BEGIN
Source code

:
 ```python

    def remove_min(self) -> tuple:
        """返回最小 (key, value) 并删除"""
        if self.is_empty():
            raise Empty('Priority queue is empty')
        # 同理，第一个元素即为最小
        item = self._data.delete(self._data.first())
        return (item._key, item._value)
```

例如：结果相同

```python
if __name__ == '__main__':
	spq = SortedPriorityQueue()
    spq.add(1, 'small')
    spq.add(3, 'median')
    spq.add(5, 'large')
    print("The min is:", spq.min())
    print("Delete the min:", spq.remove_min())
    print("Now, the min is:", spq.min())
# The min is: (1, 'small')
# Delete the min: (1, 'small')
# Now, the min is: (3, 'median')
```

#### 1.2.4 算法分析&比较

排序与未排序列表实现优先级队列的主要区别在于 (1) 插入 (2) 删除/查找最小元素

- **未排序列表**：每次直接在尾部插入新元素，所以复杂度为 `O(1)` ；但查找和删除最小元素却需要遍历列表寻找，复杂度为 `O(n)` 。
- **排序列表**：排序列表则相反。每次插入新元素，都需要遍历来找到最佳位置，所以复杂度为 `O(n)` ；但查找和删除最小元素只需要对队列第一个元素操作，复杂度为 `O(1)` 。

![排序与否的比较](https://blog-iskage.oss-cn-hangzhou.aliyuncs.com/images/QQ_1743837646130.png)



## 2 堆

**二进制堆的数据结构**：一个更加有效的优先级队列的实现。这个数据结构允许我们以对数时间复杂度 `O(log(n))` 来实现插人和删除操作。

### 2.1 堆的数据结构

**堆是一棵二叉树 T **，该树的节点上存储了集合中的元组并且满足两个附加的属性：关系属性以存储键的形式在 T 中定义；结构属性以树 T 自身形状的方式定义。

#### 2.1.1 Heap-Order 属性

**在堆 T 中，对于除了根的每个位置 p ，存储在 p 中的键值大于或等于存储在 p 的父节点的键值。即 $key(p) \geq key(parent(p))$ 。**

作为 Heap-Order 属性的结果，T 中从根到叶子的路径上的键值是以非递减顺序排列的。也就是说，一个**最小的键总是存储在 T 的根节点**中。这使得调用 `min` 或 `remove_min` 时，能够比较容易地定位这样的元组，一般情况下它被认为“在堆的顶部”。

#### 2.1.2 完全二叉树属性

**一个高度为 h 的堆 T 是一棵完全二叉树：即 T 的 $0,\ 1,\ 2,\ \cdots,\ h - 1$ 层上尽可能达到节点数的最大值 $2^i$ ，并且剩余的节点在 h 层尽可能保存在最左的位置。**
END
BEGIN
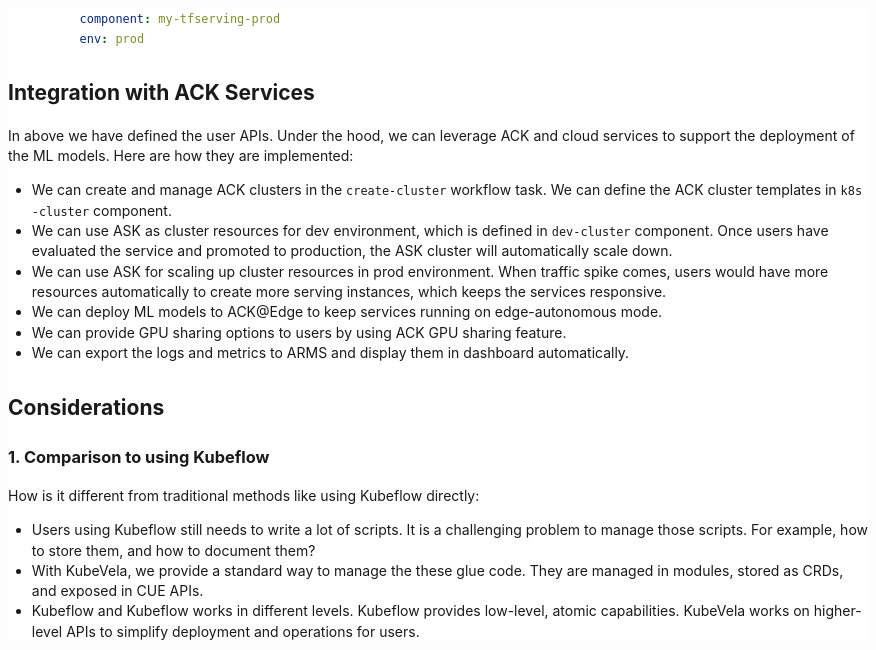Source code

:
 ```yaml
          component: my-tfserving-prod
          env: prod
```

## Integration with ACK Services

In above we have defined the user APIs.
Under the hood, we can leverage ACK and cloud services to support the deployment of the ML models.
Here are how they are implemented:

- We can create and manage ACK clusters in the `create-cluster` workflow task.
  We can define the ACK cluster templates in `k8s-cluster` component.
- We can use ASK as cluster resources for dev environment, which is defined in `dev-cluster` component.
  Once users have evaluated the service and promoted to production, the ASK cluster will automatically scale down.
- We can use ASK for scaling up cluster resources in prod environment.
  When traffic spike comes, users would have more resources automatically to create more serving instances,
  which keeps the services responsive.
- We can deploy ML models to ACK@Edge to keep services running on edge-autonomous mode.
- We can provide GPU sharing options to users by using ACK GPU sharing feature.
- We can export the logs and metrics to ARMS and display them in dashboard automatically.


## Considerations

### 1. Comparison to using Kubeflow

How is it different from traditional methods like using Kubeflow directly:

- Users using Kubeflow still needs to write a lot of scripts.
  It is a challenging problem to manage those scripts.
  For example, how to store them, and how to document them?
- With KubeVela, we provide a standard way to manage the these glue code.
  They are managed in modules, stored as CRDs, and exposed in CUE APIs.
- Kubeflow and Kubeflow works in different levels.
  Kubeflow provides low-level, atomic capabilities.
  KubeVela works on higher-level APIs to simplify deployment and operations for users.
END
Where the data above reaches the line holding "## Integration with ACK Services", begin printing, and stop after the line holding "KubeVela works on". Each line must be reproduced exactly, with nothing else added.

_Exercise solution_:
## Integration with ACK Services

In above we have defined the user APIs.
Under the hood, we can leverage ACK and cloud services to support the deployment of the ML models.
Here are how they are implemented:

- We can create and manage ACK clusters in the `create-cluster` workflow task.
  We can define the ACK cluster templates in `k8s-cluster` component.
- We can use ASK as cluster resources for dev environment, which is defined in `dev-cluster` component.
  Once users have evaluated the service and promoted to production, the ASK cluster will automatically scale down.
- We can use ASK for scaling up cluster resources in prod environment.
  When traffic spike comes, users would have more resources automatically to create more serving instances,
  which keeps the services responsive.
- We can deploy ML models to ACK@Edge to keep services running on edge-autonomous mode.
- We can provide GPU sharing options to users by using ACK GPU sharing feature.
- We can export the logs and metrics to ARMS and display them in dashboard automatically.


## Considerations

### 1. Comparison to using Kubeflow

How is it different from traditional methods like using Kubeflow directly:

- Users using Kubeflow still needs to write a lot of scripts.
  It is a challenging problem to manage those scripts.
  For example, how to store them, and how to document them?
- With KubeVela, we provide a standard way to manage the these glue code.
  They are managed in modules, stored as CRDs, and exposed in CUE APIs.
- Kubeflow and Kubeflow works in different levels.
  Kubeflow provides low-level, atomic capabilities.
  KubeVela works on higher-level APIs to simplify deployment and operations for users.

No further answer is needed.